O presidente Obama não perdeu tempo para abandonar a vergonhosa estrutura de governo aberto da gestão Bush.

The New York Times |


Em uma série de ordens aclamada, Obama direcionou as agências federais para que operem com transparência e não no padrão da era Bush de sigilo e atraso, ao divulgar dados ao público. Ele também desfez a ordem executiva assinada pelo presidente George Bush que permite que ex-presidentes e ex-vice-presidentes controlem indefinidamente arquivos que podem ser vergonhosos para si mesmos e que devem ser de domínio público.

Obama emitiu algumas das mais rígidas limitações ao poder dos lobistas de influenciar o governo por dentro. Sob as novas regras, qualquer um que deixar a equipe de Obama não poderá fazer lobby no braço executivo pelo resto da gestão, ao invés da proibição de um ano usada por Bush. Além disso, ninguém pode trabalhar na equipe de Obama se fez lobby nos últimos dois anos.

As ações do novo presidente são medidas executivas muito bem-vindas em Washington. Infelizmente, Obama já quer fazer uma exceção para William Lynn, um antigo lobista da companhia de defesa Raytheon, e indicá-lo como vice-secretário de defesa. Lynn, um respeitado oficial do Pentágono durante a gestão Clinton, tem o currículo certo, mas foi lobista até o ano passado. Isso claramente viola o recém-adotado padrão, especialmente uma vez que o trabalho do Pentágono é tão amplo que a recusa de questões específicas se torna impossível.

A Casa Branca espera a aprovação do Senado mesmo assim, argumentando que ainda que o presidente busque regras éticas mais rígidas, ele também acredita que "qualquer padrão não é perfeito", que "um processo de escolha que permita que as pessoas sirvam seu país é necessário". Talvez o Senado conclua que Lynn é "qualificado de forma única" e que uma exceção seja justificável. Mas este não é o primeiro teste ideal para as regras exemplares de Obama. Os eleitores que aclamaram a mensagem de abertura durante a campanha devem exigir que as exceções sejam poucas e raras.
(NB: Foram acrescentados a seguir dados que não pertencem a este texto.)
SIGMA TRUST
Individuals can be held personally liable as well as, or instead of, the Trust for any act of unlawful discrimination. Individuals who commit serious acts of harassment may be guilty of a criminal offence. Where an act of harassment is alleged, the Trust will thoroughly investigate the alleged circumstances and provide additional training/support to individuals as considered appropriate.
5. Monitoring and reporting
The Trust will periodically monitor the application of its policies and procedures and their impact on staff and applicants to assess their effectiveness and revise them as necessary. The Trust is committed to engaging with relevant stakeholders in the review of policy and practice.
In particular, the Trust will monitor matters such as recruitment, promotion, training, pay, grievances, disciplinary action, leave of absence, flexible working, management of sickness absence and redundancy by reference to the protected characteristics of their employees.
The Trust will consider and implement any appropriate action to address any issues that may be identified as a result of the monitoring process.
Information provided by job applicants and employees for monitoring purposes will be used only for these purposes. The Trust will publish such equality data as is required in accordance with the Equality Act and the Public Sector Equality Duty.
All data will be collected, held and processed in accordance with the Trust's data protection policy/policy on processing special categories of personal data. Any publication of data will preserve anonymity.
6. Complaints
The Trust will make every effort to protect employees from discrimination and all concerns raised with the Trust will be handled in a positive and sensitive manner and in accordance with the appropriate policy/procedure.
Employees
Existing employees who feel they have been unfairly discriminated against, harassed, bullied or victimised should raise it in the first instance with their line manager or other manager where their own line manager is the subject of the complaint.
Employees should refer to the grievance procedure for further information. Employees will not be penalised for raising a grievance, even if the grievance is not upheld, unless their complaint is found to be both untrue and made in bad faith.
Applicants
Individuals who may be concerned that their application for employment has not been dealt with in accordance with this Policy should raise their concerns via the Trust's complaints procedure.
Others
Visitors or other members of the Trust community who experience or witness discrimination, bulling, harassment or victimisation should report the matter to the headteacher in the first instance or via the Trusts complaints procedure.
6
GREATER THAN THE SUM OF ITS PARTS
Isso é especialmente verdadeiro para a ordem de Obama de reverter um memorando do Departamento de Justiça de Bush que limitava a ação de agências que buscavam cumprir a promessa de prestação de contas do Ato de Liberdade de Informação. Uma democracia saudável precisa saber o que está acontecendo em seu governo. Historiadores saudaram instantaneamente a reversão que Obama fez da ordem de Bush, que dava poder de veto a antigos presidentes, vice-presidentes e seus herdeiros sobre quais arquivos executivos seriam tornados públicos.
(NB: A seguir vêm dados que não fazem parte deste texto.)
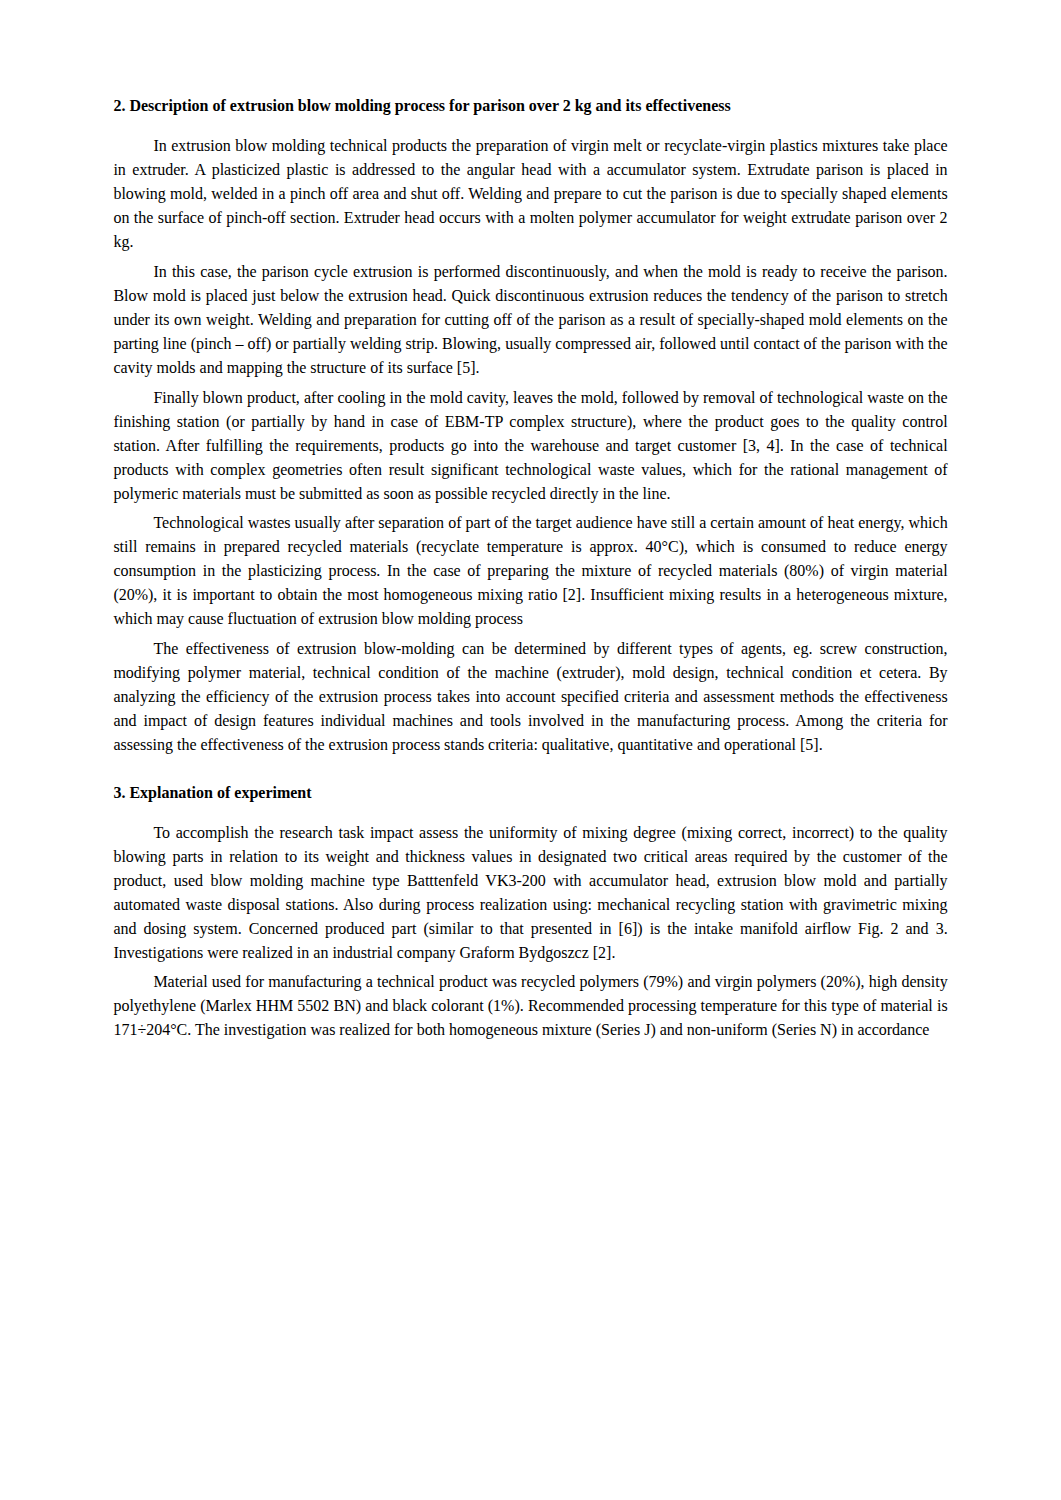2. Description of extrusion blow molding process for parison over 2 kg and its effectiveness
In extrusion blow molding technical products the preparation of virgin melt or recyclate-virgin plastics mixtures take place in extruder. A plasticized plastic is addressed to the angular head with a accumulator system. Extrudate parison is placed in blowing mold, welded in a pinch off area and shut off. Welding and prepare to cut the parison is due to specially shaped elements on the surface of pinch-off section. Extruder head occurs with a molten polymer accumulator for weight extrudate parison over 2 kg.
In this case, the parison cycle extrusion is performed discontinuously, and when the mold is ready to receive the parison. Blow mold is placed just below the extrusion head. Quick discontinuous extrusion reduces the tendency of the parison to stretch under its own weight. Welding and preparation for cutting off of the parison as a result of specially-shaped mold elements on the parting line (pinch – off) or partially welding strip. Blowing, usually compressed air, followed until contact of the parison with the cavity molds and mapping the structure of its surface [5].
Finally blown product, after cooling in the mold cavity, leaves the mold, followed by removal of technological waste on the finishing station (or partially by hand in case of EBM-TP complex structure), where the product goes to the quality control station. After fulfilling the requirements, products go into the warehouse and target customer [3, 4]. In the case of technical products with complex geometries often result significant technological waste values, which for the rational management of polymeric materials must be submitted as soon as possible recycled directly in the line.
Technological wastes usually after separation of part of the target audience have still a certain amount of heat energy, which still remains in prepared recycled materials (recyclate temperature is approx. 40°C), which is consumed to reduce energy consumption in the plasticizing process. In the case of preparing the mixture of recycled materials (80%) of virgin material (20%), it is important to obtain the most homogeneous mixing ratio [2]. Insufficient mixing results in a heterogeneous mixture, which may cause fluctuation of extrusion blow molding process
The effectiveness of extrusion blow-molding can be determined by different types of agents, eg. screw construction, modifying polymer material, technical condition of the machine (extruder), mold design, technical condition et cetera. By analyzing the efficiency of the extrusion process takes into account specified criteria and assessment methods the effectiveness and impact of design features individual machines and tools involved in the manufacturing process. Among the criteria for assessing the effectiveness of the extrusion process stands criteria: qualitative, quantitative and operational [5].
3. Explanation of experiment
To accomplish the research task impact assess the uniformity of mixing degree (mixing correct, incorrect) to the quality blowing parts in relation to its weight and thickness values in designated two critical areas required by the customer of the product, used blow molding machine type Batttenfeld VK3-200 with accumulator head, extrusion blow mold and partially automated waste disposal stations. Also during process realization using: mechanical recycling station with gravimetric mixing and dosing system. Concerned produced part (similar to that presented in [6]) is the intake manifold airflow Fig. 2 and 3. Investigations were realized in an industrial company Graform Bydgoszcz [2].
Material used for manufacturing a technical product was recycled polymers (79%) and virgin polymers (20%), high density polyethylene (Marlex HHM 5502 BN) and black colorant (1%). Recommended processing temperature for this type of material is 171÷204°C. The investigation was realized for both homogeneous mixture (Series J) and non-uniform (Series N) in accordance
As novas ordens do presidente Obama vão muito além do padrão de seus predecessores, principalmente ao fechar, e não desacelerar, a porta giratória usada por pessoas que passam de bons contatos no governo a lobistas corporativos bem pagos. A promessa de transparência é encorajadora (apesar do impedimento da Casa Branca de Obama à tradicional participação de fotógrafos no primeiro dia de trabalho não ser). O presidente prometeu "um rompimento com os negócios tradicionais", com o uso da transparência. A nação dá as boas-vindas a esta promessa e irá acompanhar seu cumprimento.